Costumo dizer que estamos mergulhados num grande continuum, onde tudo está ligado. No universo não há fios soltos, acasos e acidentes. Nosso self se conecta com nosso corpo, que se conecta com nossa origem que se conecta ao nosso processo histórico e social e assim por diante numa interminável cadeia. Não somos somente fruto de uma carga genética ou hábitos culturais há muito mais, existe toda uma bagagem energética que precisa ser vista e analisada. De alguma maneira estamos todos conectados por elos invisíveis muito bem demonstrado pelas Constelações Familiares.

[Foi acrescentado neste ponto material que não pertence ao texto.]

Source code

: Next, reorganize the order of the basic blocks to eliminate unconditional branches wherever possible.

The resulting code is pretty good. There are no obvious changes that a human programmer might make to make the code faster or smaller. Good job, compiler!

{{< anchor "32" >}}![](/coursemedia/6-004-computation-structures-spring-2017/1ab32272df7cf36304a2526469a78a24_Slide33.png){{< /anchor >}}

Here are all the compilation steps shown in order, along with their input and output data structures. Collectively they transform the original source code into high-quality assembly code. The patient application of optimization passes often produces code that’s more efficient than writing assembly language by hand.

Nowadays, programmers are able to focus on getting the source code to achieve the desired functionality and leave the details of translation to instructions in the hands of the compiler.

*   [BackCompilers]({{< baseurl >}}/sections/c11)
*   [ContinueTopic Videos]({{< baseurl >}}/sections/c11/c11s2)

A partir do entendimento de como nós nos encaixamos dentro desse gigantesco e maravilhoso encadeamento podemos iniciar a compreender cada fase de crescimento pela qual passamos e a necessidade de nos adaptar a cada ampliação de limites que elas nos proporcionam ao longo da vida. Saímos do útero materno e chegamos no grupo familiar, vamos para escola, entramos no mundo do trabalho e criamos uma nova família. Todos eles representam desafios e oportunidades de desenvolvimento. Cada um determina formas, modelos e limites, diferentes e mais abrangentes cabe a nos a partir de nosso nível consciencial nos atualizar e ajustar nossa personalidade a fim de que possa permitir que nosso self encontre o caminho de assumir plenamente as possibilidades de cada novo limite, para isso este deve ser vivido até a exaustão para que possamos descobrir quais as maneiras mais confortáveis, as que nos fazem sentir livres, bem ou não, sendo que ao percebemos que tocamos em algo como limitante e inadequado nos faça seguir adiante levando-nos a buscar o próximo passo, forma, limite o qual seja mais adequado ao nosso processo atual.
Na medida do possível devemos tomar consciência de que do mesmo jeito que atores podemos vestir e desvestir os personagens/papeis que aprendemos, nos dando a chance de expressarmos o que nosso ser interno deseja ser expresso, seja um gesto de afeto e carinho, uma ação bondosa ou um arrebato de ira, desde que essas atitudes estejam calcadas em algo sentido, originado por uma necessidade genuína de manifestação de algum de nossos impulsos e não apenas em algo aprendido e reproduzido inconscientemente, como os papeis incorporados através de nossa educação. De qualquer maneira já fazemos isso constantemente, sem percebermos, mas se nos dispormos a dar um passo atrás e começarmos a perceber e analisar como vestimos e saímos dos diversos papeis podemos entender como se dá o encadeamento das diversas fases pelas quais passamos, buscar levar nossa vida mais presente e consciente assumindo a atitude mais correta a cada momento, sendo mais coerentes ao que estamos sentindo do que ao que estamos pensando que seja mais adequado.
De alguma forma com o conhecimento acumulado atualmente estamos começando a nos dar conta desse processo de forma mais integral e consciente, iniciamos a perceber como uma pequena atitude afeta nossas relações com os outros, o meio ambiente, o planeta e o cosmos, o que certamente nos permitirá em algum momento a cada um de nós assumir sua divindade e ser capaz de enfrentar “o mundo” e dizer: “olha eu sou assim e faço diferente, mas continuo fazendo parte da humanidade e de todo o resto” e agindo assim permitir que cada um manifeste sua maneira de ser uma das muitas faces de Deus.